In early 1927 a group of senior members of Gray’s Inn who were masons petitioned the Bench of the Inn for permission to found a lodge, to be named Gray’s Inn Lodge.
This was duly given and on the 25th October 1927 the new lodge was consecrated in the presence of many senior Grand Lodge Officers, many of whom became joining members of the new lodge. Prominent among those was the earl of Birkenhead, better known as F. E. Smith, a former Lord Chancellor and then Secretary of State for India.

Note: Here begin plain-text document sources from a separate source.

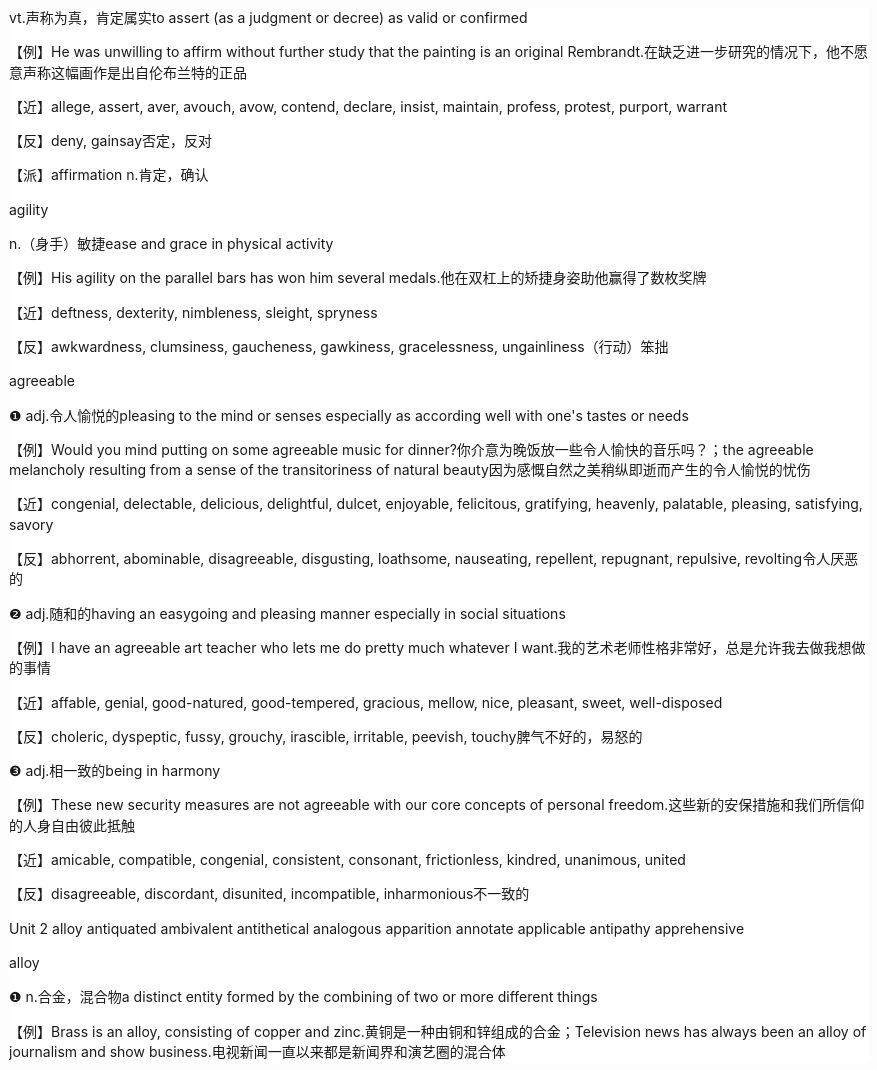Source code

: vt.声称为真，肯定属实to assert (as a judgment or decree) as valid or confirmed

【例】He was unwilling to affirm without further study that the painting is an original Rembrandt.在缺乏进一步研究的情况下，他不愿意声称这幅画作是出自伦布兰特的正品

【近】allege, assert, aver, avouch, avow, contend, declare, insist, maintain, profess, protest, purport, warrant

【反】deny, gainsay否定，反对

【派】affirmation n.肯定，确认

agility

n.（身手）敏捷ease and grace in physical activity

【例】His agility on the parallel bars has won him several medals.他在双杠上的矫捷身姿助他赢得了数枚奖牌

【近】deftness, dexterity, nimbleness, sleight, spryness

【反】awkwardness, clumsiness, gaucheness, gawkiness, gracelessness, ungainliness（行动）笨拙

agreeable

❶ adj.令人愉悦的pleasing to the mind or senses especially as according well with one's tastes or needs

【例】Would you mind putting on some agreeable music for dinner?你介意为晚饭放一些令人愉快的音乐吗？；the agreeable melancholy resulting from a sense of the transitoriness of natural beauty因为感慨自然之美稍纵即逝而产生的令人愉悦的忧伤

【近】congenial, delectable, delicious, delightful, dulcet, enjoyable, felicitous, gratifying, heavenly, palatable, pleasing, satisfying, savory

【反】abhorrent, abominable, disagreeable, disgusting, loathsome, nauseating, repellent, repugnant, repulsive, revolting令人厌恶的

❷ adj.随和的having an easygoing and pleasing manner especially in social situations

【例】I have an agreeable art teacher who lets me do pretty much whatever I want.我的艺术老师性格非常好，总是允许我去做我想做的事情

【近】affable, genial, good-natured, good-tempered, gracious, mellow, nice, pleasant, sweet, well-disposed

【反】choleric, dyspeptic, fussy, grouchy, irascible, irritable, peevish, touchy脾气不好的，易怒的

❸ adj.相一致的being in harmony

【例】These new security measures are not agreeable with our core concepts of personal freedom.这些新的安保措施和我们所信仰的人身自由彼此抵触

【近】amicable, compatible, congenial, consistent, consonant, frictionless, kindred, unanimous, united

【反】disagreeable, discordant, disunited, incompatible, inharmonious不一致的

Unit 2 alloy antiquated ambivalent antithetical analogous apparition annotate applicable antipathy apprehensive

alloy

❶ n.合金，混合物a distinct entity formed by the combining of two or more different things

【例】Brass is an alloy, consisting of copper and zinc.黄铜是一种由铜和锌组成的合金；Television news has always been an alloy of journalism and show business.电视新闻一直以来都是新闻界和演艺圈的混合体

Among many prominent members of the lodge since then, one may mention Lord Justice Hilbery, whose book “Duty and Art in Advocacy” used to be presented to every newly called barrister, Sir Bernard Spilsbury the most famous criminal pathologist of the inter-war period, Freddie Landau who personally planted and nurtured an olive grove in the desert of Palestine, Lord Widgery, Lord Chief Justice of England, and Lord Edmund-Davies, the Judge in the “trial of the century” of the Great Train Robbers.

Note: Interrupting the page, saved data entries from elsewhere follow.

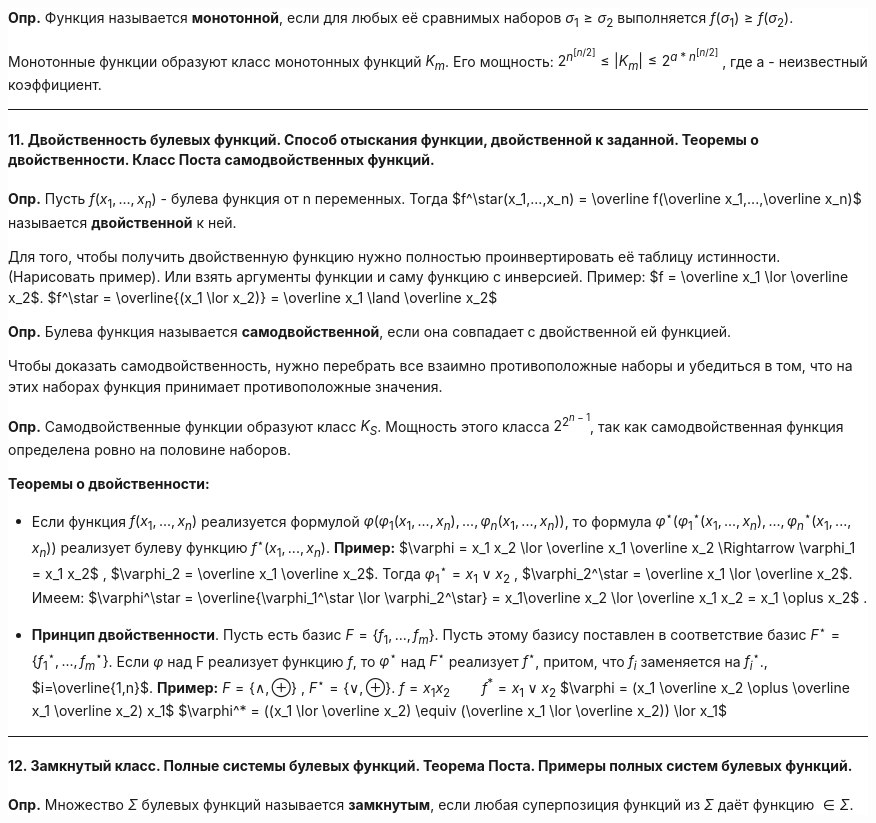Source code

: **Опр.** Функция называется **монотонной**, если для любых её сравнимых наборов $\sigma_1 \geq \sigma_2$ выполняется $f(\sigma_1) \geq f(\sigma_2)$.

Монотонные функции образуют класс монотонных функций $K_m$. Его мощность: $2^{n^{[n/2]}} \leq |K_m| \leq 2^{a*n^{[n/2]}}$ , где a - неизвестный коэффициент.

---
#### 11. Двойственность булевых функций. Способ отыскания функции, двойственной к заданной. Теоремы о двойственности. Класс Поста самодвойственных функций.

**Опр.** Пусть $f(x_1,...,x_n)$ - булева функция от n переменных. Тогда $f^\star(x_1,...,x_n) = \overline f(\overline x_1,...,\overline x_n)$ называется **двойственной** к ней.

Для того, чтобы получить двойственную функцию нужно полностью проинвертировать её таблицу истинности. (Нарисовать пример). Или взять аргументы функции и саму функцию с инверсией.
Пример: $f = \overline x_1 \lor \overline x_2$. $f^\star = \overline{(x_1 \lor x_2)} = \overline x_1 \land \overline x_2$ 



**Опр.** Булева функция называется **самодвойственной**, если она совпадает с двойственной ей функцией.

Чтобы доказать самодвойственность, нужно перебрать все взаимно противоположные наборы и убедиться в том, что на этих наборах функция принимает противоположные значения.

**Опр.** Самодвойственные функции образуют класс $K_S$. Мощность этого класса $2^{2^{n-1}}$, так как самодвойственная функция определена ровно на половине наборов.

**Теоремы о двойственности:** 
- Если функция $f(x_1,...,x_n)$ реализуется формулой $\varphi(\varphi_1(x_1,...,x_n),...,\varphi_n(x_1,...,x_n))$, то формула  $\varphi^\star(\varphi_1^\star(x_1,...,x_n),...,\varphi_n^\star(x_1,...,x_n))$ реализует булеву функцию $f^\star(x_1,...,x_n)$.
**Пример:** $\varphi = x_1 x_2 \lor \overline x_1 \overline x_2 \Rightarrow \varphi_1 = x_1 x_2$ , $\varphi_2 = \overline x_1 \overline x_2$. Тогда $\varphi_1^\star = x_1 \lor x_2$ , $\varphi_2^\star = \overline x_1 \lor \overline x_2$. Имеем:
$\varphi^\star = \overline{\varphi_1^\star \lor \varphi_2^\star} = x_1\overline x_2 \lor \overline x_1 x_2 = x_1 \oplus x_2$ .

- **Принцип двойственности**. Пусть есть базис $F=\lbrace f_1,...,f_m\rbrace$. Пусть этому базису поставлен в соответствие базис $F^\star = \lbrace f_1^\star,...,f_m^\star \rbrace$. Если $\varphi$ над F реализует функцию $f$, то $\varphi^\star$ над $F^\star$ реализует $f^\star$, притом, что $f_i$ заменяется на $f_i^\star$., $i=\overline{1,n}$. 
**Пример:** $F=\lbrace {\land, \oplus} \rbrace$ , $F^\star = \lbrace{\lor, \oplus} \rbrace$. 
$f = x_1 x_2 \qquad f^* = x_1 \lor x_2$
$\varphi = (x_1 \overline x_2 \oplus \overline x_1 \overline x_2) x_1$
$\varphi^* = ((x_1 \lor \overline x_2) \equiv (\overline x_1 \lor \overline x_2)) \lor x_1$


---
#### 12. Замкнутый класс. Полные системы булевых функций. Теорема Поста. Примеры полных систем булевых функций.

**Опр.** Множество $\Sigma$ булевых функций называется **замкнутым**, если любая суперпозиция функций из $\Sigma$ даёт функцию $\in \Sigma$.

The ritual book used by the great majority of English lodges was compiled and edited by the Preceptor of the lodges Lodge of Instruction, Judge Alan Trapnell, not being a member of the Gray's Inn Lodge, he was not eligible for membership of the lodge. The lodge is no longer a “closed” one and is open to all men of good character who wish to embrace the principles of openness, morality and community service which characterise Freemasonry.